Nach der Reform Posten-Poker in der EU
18.10.2007, 19:27 UhrNach der mühevollen Reform ihrer Verträge sind bei der Europäischen Union prestigeträchtige Spitzenposten zu vergeben. In Brüssel wird ein Geschacher großen Stils erwartet, denn es geht um Einfluss, Macht und Geld. Wenn die Reformverträge 2009 wie geplant ratifiziert sind, soll es das Amt eines neuen EU-Präsidenten geben. Er wird die Gipfeltreffen der EU-Staats- und Regierungschefs leiten. Als mögliche Kandidaten werden der frühere britische Premierminister Tony Blair, Polens Ex-Präsident Aleksander Kwasniewski oder der dienstälteste Regierungschef der Union, Luxemburgs Jean-Claude Juncker, gehandelt.
Der neue Vertrag sollte bei dem am Donnerstag beginnenden Gipfeltreffen in Lissabon endgültig unter Dach und Fach gebracht werden. Der weitgehend nur Fachjuristen verständliche Text verspricht Entlastung für die im Halbjahresturnus wechselnden EU- Ratspräsidentschaften. Die jeweiligen Länder klagten häufig über die schwierige Vorbereitung von EU-Treffen. Im vergangenen Halbjahr wandte Kanzlerin Angela Merkel im Namen des deutschen EU-Vorsitzes viel Zeit und Energie für Brüsseler Geschäfte auf. Sie erntete aber dann auf dem Juni-Gipfel einen Riesen-Beifall für die hart verhandelte Grundsatz-Einigung auf die neuen Verträge.
Zukünftig zu wenig Arbeit für Ratspräsidenten?
Diplomaten befürchten, dass die "Chefs" der Präsidentschaften - wie damals Merkel - künftig über zu wenig Arbeit klagen könnten, da sie die Gipfeltreffen der Union nicht mehr leiten. Das ist fortan die Aufgabe des EU-Präsidenten. Falls der neue Vertrag schon gegolten hätte, wäre Merkels Triumph nach den 36-stündigen Marathonverhandlungen in einer Brüsseler Sommernacht unmöglich gewesen.
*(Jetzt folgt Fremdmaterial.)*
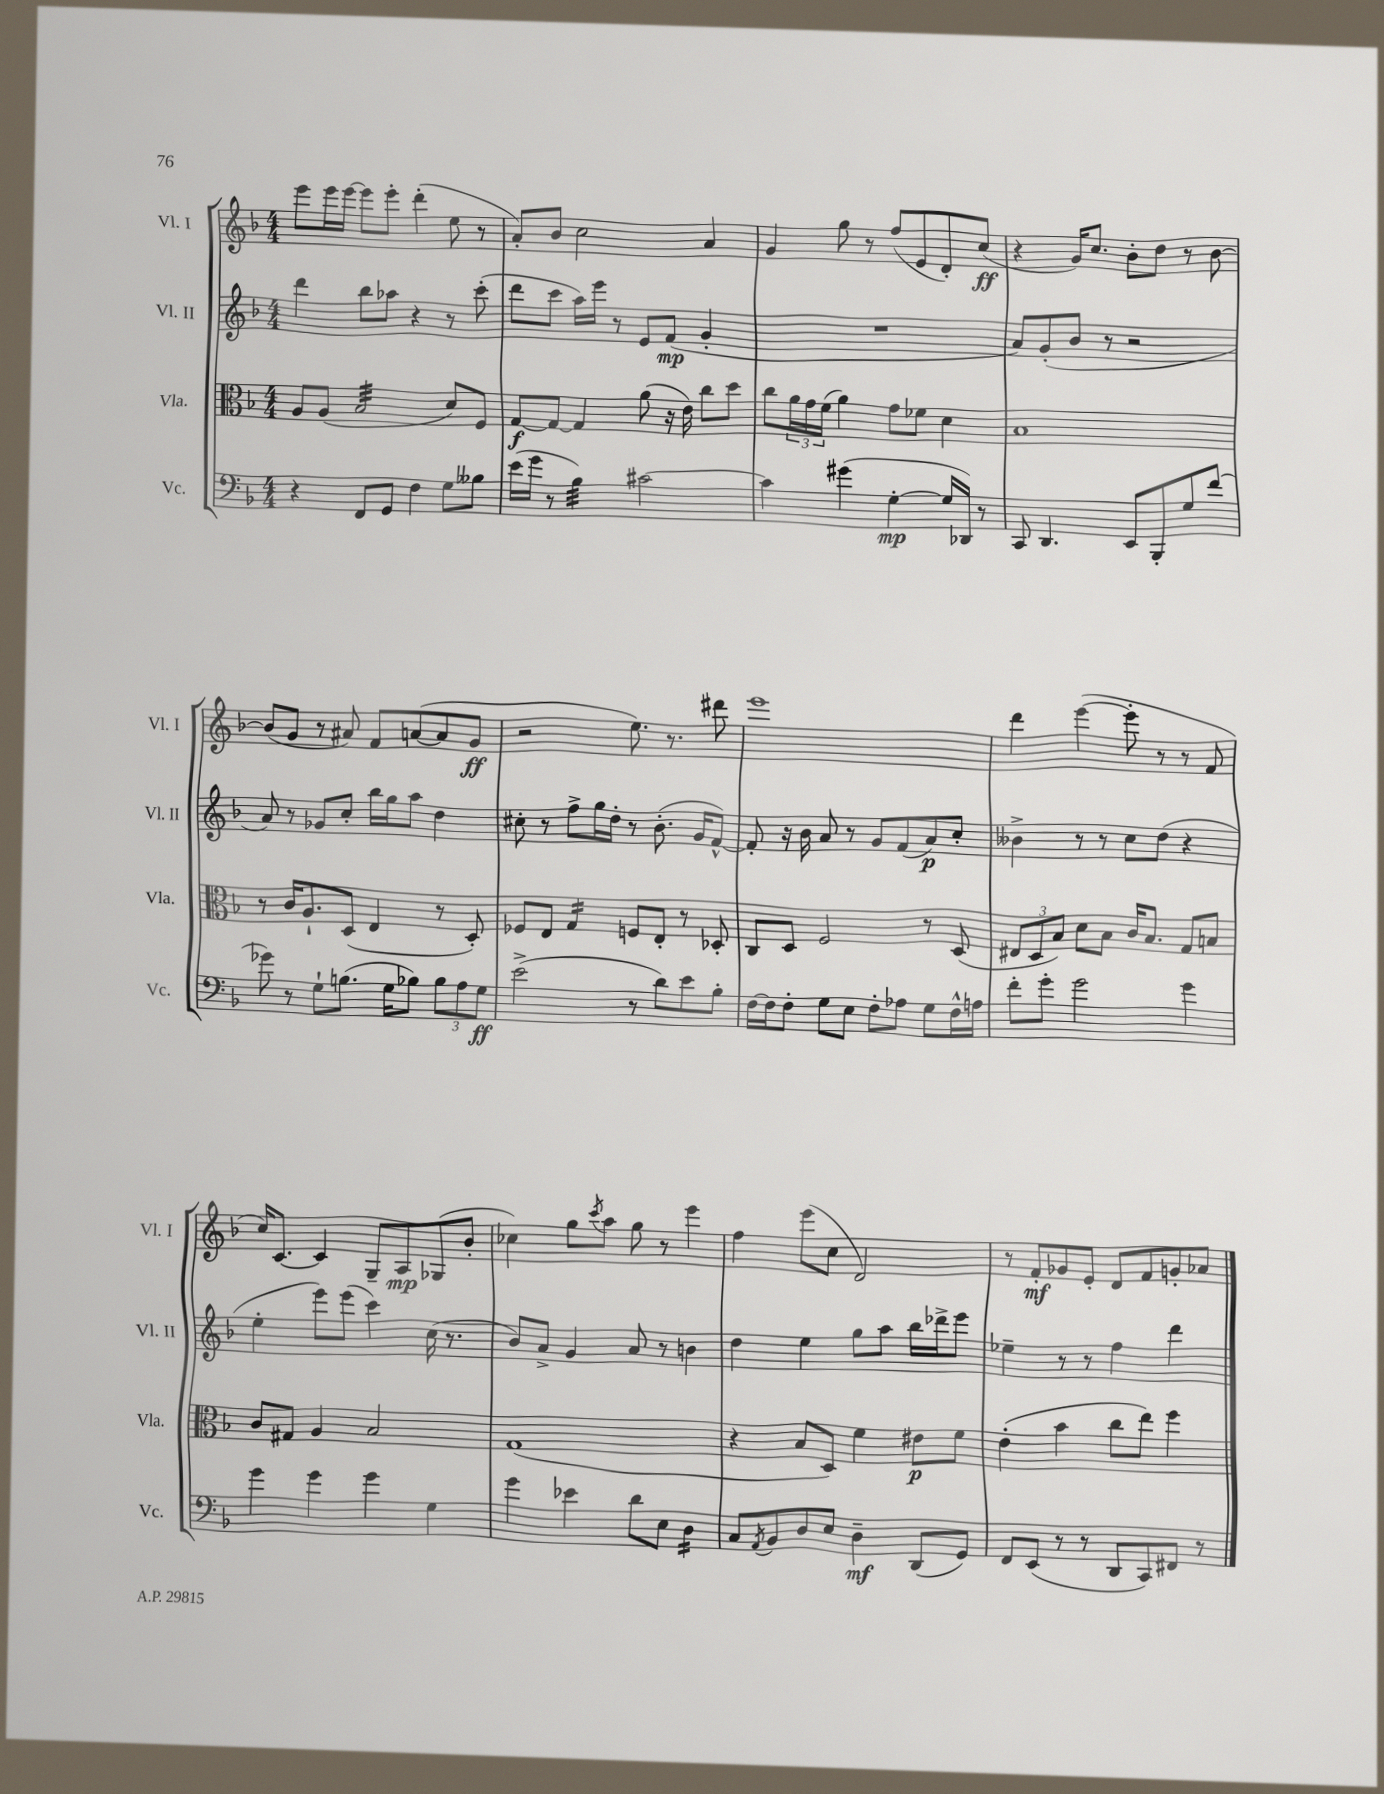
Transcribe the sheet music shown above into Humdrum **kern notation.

Denn der Erfolg wäre dem EU-Präsidenten zugeschrieben worden.
Es gibt im künftigen Brüsseler Machtgefüge immer noch viele Unklarheiten, die im kommenden Jahr noch vor Inkrafttreten der neuen Verträge in komplizierten Verhandlungen beseitigt werden müssen. Dazu gehören Protokollfragen, deren Bedeutung von vielen immer noch unterschätzt wird. Ein Problem lautet: Wo soll der potenziell unterbeschäftigte Chef der "normalen" Präsidentschaft im Saal sitzen, wenn er das Gipfeltreffen nicht mehr leiten darf?
Posten eines europäischen Außenministers
Neu zu besetzen ist auch der Posten eines europäischen Außenministers. Um die Briten nicht zu provozieren, nennt der EU- Chefdiplomat sich vornehm "Hoher Vertreter der Union für die Außen- und Sicherheitspolitik". Er soll den Außenauftritt der Union bündeln und für die Partner in der Welt die "Telefonnummer Europas" sein - wie es der frühere US-Außenminister Henry Kissinger stets eingefordert hatte.
Der "Außenminister" ist - anders als der derzeitige EU- Chefdiplomat Javier Solana - gleichzeitig Chef des EU- Außenministerrates und Vizepräsident der EU-Kommission. Das ist eine sehr ungewöhnliche Kombination, da diese beiden Institutionen ganz unterschiedliche Aufgaben haben und deshalb getrennt arbeiten. Als ein möglicher Kandidat gilt der schwedische Ressortchef Carl Bildt.
"Rat der Weisen"
2009 muss auch der Posten des EU-Kommissionspräsidenten neu besetzt werden. Amtsinhaber Jos Manuel Barroso (51) würde gerne in Brüssel weitermachen. Spitzenvertreter des Europaparlaments wie der deutsche SPD-Politiker Martin Schulz weisen jedoch süffisant darauf hin, dass der Kommissionspräsident von der Mehrheit der Abgeordneten gewählt werden muss. Also ist Barrosos Wiederwahl noch keine ausgemachte Sache.
Bereits beim Dezembergipfel soll über den "Rat der Weisen" entschieden werden. Ideengeber für dieses Gremium, das über die Zukunft der EU und ihre Grenzen nachdenken soll, ist der französische Staatspräsident Nicolas Sarkozy. Für ihn ist der Weisenrat die Vorbedingung für die Weiterführung für die von ihm nicht sehr geschätzten Verhandlungen mit dem Beitrittskandidaten Türkei. Der Herr des Elyse-Palastes hat noch nicht verlauteten lassen, wen er für klug genug hält, diese Gruppe zu leiten.